Aspects of The Hero


Aidan McCorkle



 
© Copyright 2018 by
Aidan McCorkle
 

Photo of Ender.

Note: the hero is a small, intelligent boy tricked into committing genocide.

Often times, a pressing situation will reveal certain parts of a person's character that would be otherwise unnoticed. These types of situations vary from small person conflicts to total war, but in the case of the beloved hero Ender Wiggin, his pressing situations were games. The games of which Ender participated in reveal his brutality and intelligence.

The game Ender periodically played on his desk, the mind game, does an excellent job at revealing his brutality. The part of the game where the giant was offering ender two drinks, one of which was poison, frustrated Ender since he always seemed to choose the poison drink to the degree that he kills the Giant in a rather gruesome way: “Ender’s character burrowed into the eye, climbed right in, burrowed in and in” (Card pg. 64-65). Before the killing of the giant, Ender had tried countless times to pick the correct, non-poisonous drink and proceed to the part of the game referred to as fairyland. While Ender did express some patience, his outrage towards the game overcame that patience and caused him to brutally murder the giant that tormented him. In the same game, Ender is confronted with a group of children that morph into a pack of wolves. After trying twice to either avoid the wolf children or stun them, and being killed both times, he finally decides to drown them in the nearby brook: “Ender dragged the body to the brook and pulled it in. Each time the body sizzled as though the water were acid... The children were easily dispatched” (Card pg. 72). This situation is relatively similar to that of the giant's drink: however, Ender succumbed to violence much quicker in this instance. After only two tries of interacting with the children, Ender decides the only way to get past them, is to kill them all, and he decided this seemingly without hesitation. Whether it was a malicious giant or strange wolf children, the mind game clearly demonstrates Enders brutality.

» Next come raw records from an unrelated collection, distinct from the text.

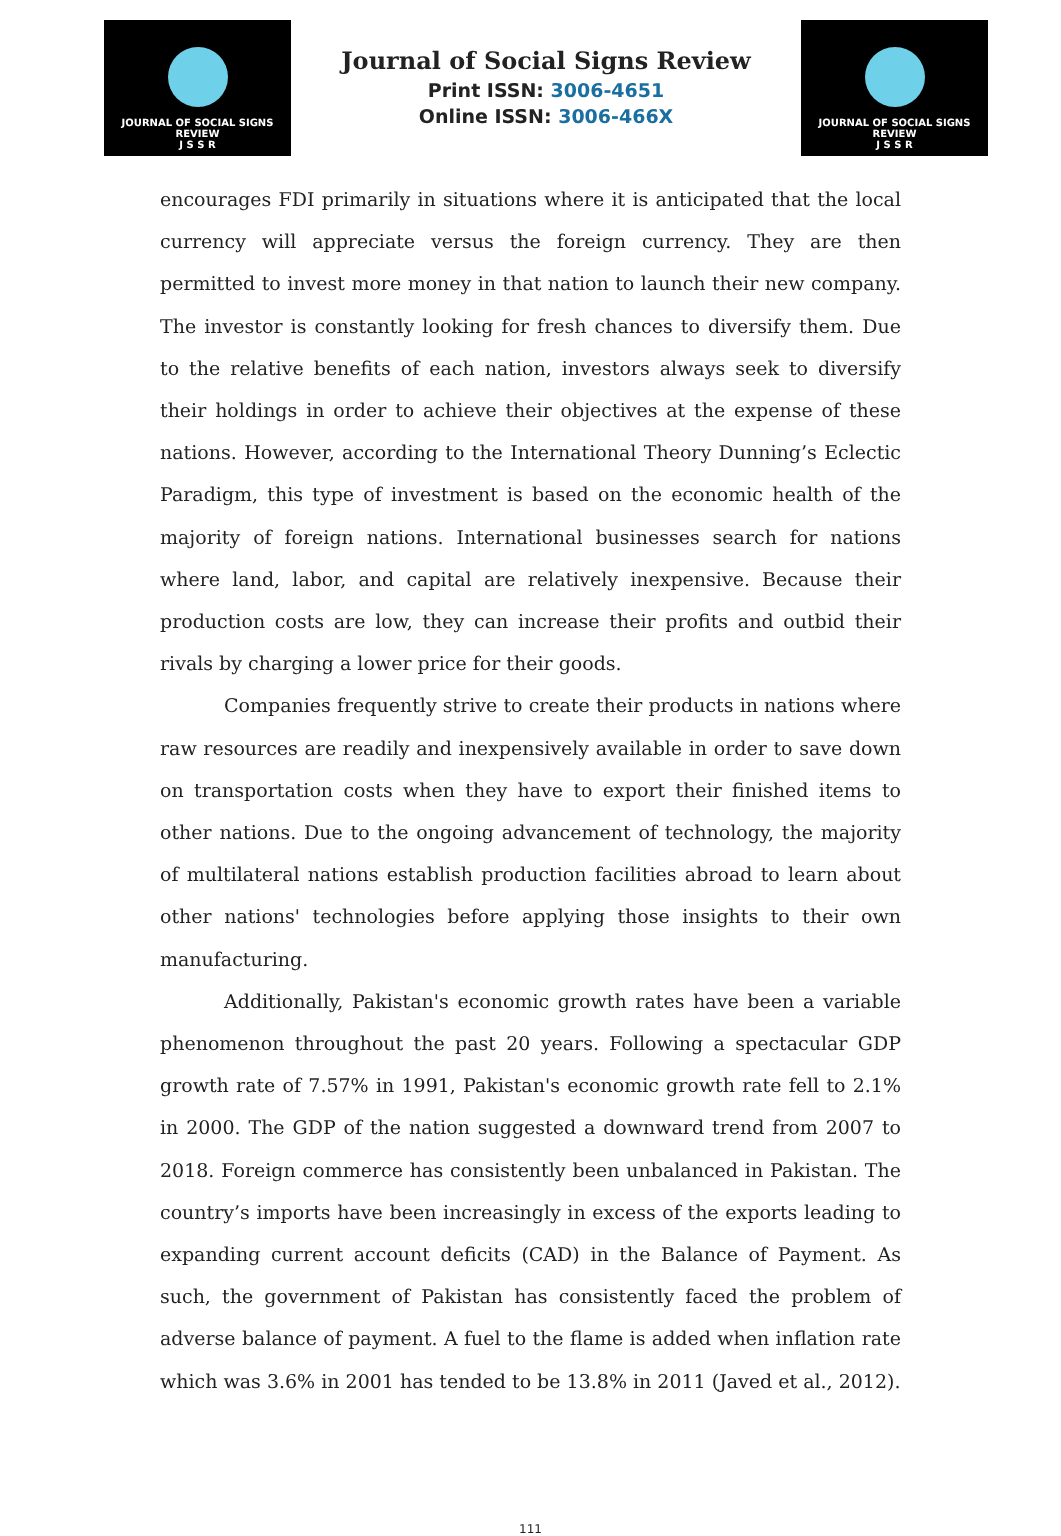JOURNAL OF SOCIAL SIGNS REVIEW
J S S R
Journal of Social Signs Review
Print ISSN: 3006-4651
Online ISSN: 3006-466X
JOURNAL OF SOCIAL SIGNS REVIEW
J S S R
encourages FDI primarily in situations where it is anticipated that the local currency will appreciate versus the foreign currency. They are then permitted to invest more money in that nation to launch their new company. The investor is constantly looking for fresh chances to diversify them. Due to the relative benefits of each nation, investors always seek to diversify their holdings in order to achieve their objectives at the expense of these nations. However, according to the International Theory Dunning’s Eclectic Paradigm, this type of investment is based on the economic health of the majority of foreign nations. International businesses search for nations where land, labor, and capital are relatively inexpensive. Because their production costs are low, they can increase their profits and outbid their rivals by charging a lower price for their goods.
Companies frequently strive to create their products in nations where raw resources are readily and inexpensively available in order to save down on transportation costs when they have to export their finished items to other nations. Due to the ongoing advancement of technology, the majority of multilateral nations establish production facilities abroad to learn about other nations' technologies before applying those insights to their own manufacturing.
Additionally, Pakistan's economic growth rates have been a variable phenomenon throughout the past 20 years. Following a spectacular GDP growth rate of 7.57% in 1991, Pakistan's economic growth rate fell to 2.1% in 2000. The GDP of the nation suggested a downward trend from 2007 to 2018. Foreign commerce has consistently been unbalanced in Pakistan. The country’s imports have been increasingly in excess of the exports leading to expanding current account deficits (CAD) in the Balance of Payment. As such, the government of Pakistan has consistently faced the problem of adverse balance of payment. A fuel to the flame is added when inflation rate which was 3.6% in 2001 has tended to be 13.8% in 2011 (Javed et al., 2012).
111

Perhaps the most important game in the entire novel, the one that takes place inside the battle room, reveals his intelligence to a remarkable degree. When Ender is in a battle where it seems everything is stacked against him and his army, he still manages to win. In the battle with Salamander Army, Salamander Army deployed minutes before Dragon Army even arrived to the battle room, so they had positioned themselves around Enders Gate thinking that anyone who attempted to leave would be immediately flashed. Even though Ender was placed in a game that should be impossible to win, he did so anyway: “Now the boys understood. Tom was a shield, an armoured spacecraft, and Bean was hiding inside. He was certainly not invulnerable, but he would have time” (Card pg. 193). By positioning the soldiers in such a unique way, Ender was able to win battle, and he would have not been able to win the battle if it were not for his intellect that allowed him to formulate a plan to win. Another seemingly impossible battle was Ender’s final battle against two armies at once, and yet even then Ender was still able to win. His plan to do so was undoubtedly brilliant: “Let’s see how they react to a formation” (Card pg. 216). Ender had never, before then, used a formation to win a battle. Because of this, Ender knew that the last thing the enemy commanders would expect, was a formation. Using the time gained from a mixture of surprise and shock in the opposing armies, Ender was able to execute a secondary plan to launch five of his soldiers to the enemy gate and win. It was definitely not luck that was the cause of his victory, he was outnumbered two to one, and any other commander would have surely been obliterated; it was his mind. The battle room and the battles that take place there expose enders intelligence because of the incredible strategy he uses to win.

The mind game and the battle room reveal Enders intelligence and brutality by testing his ability to form a strategy and whittling down his patience.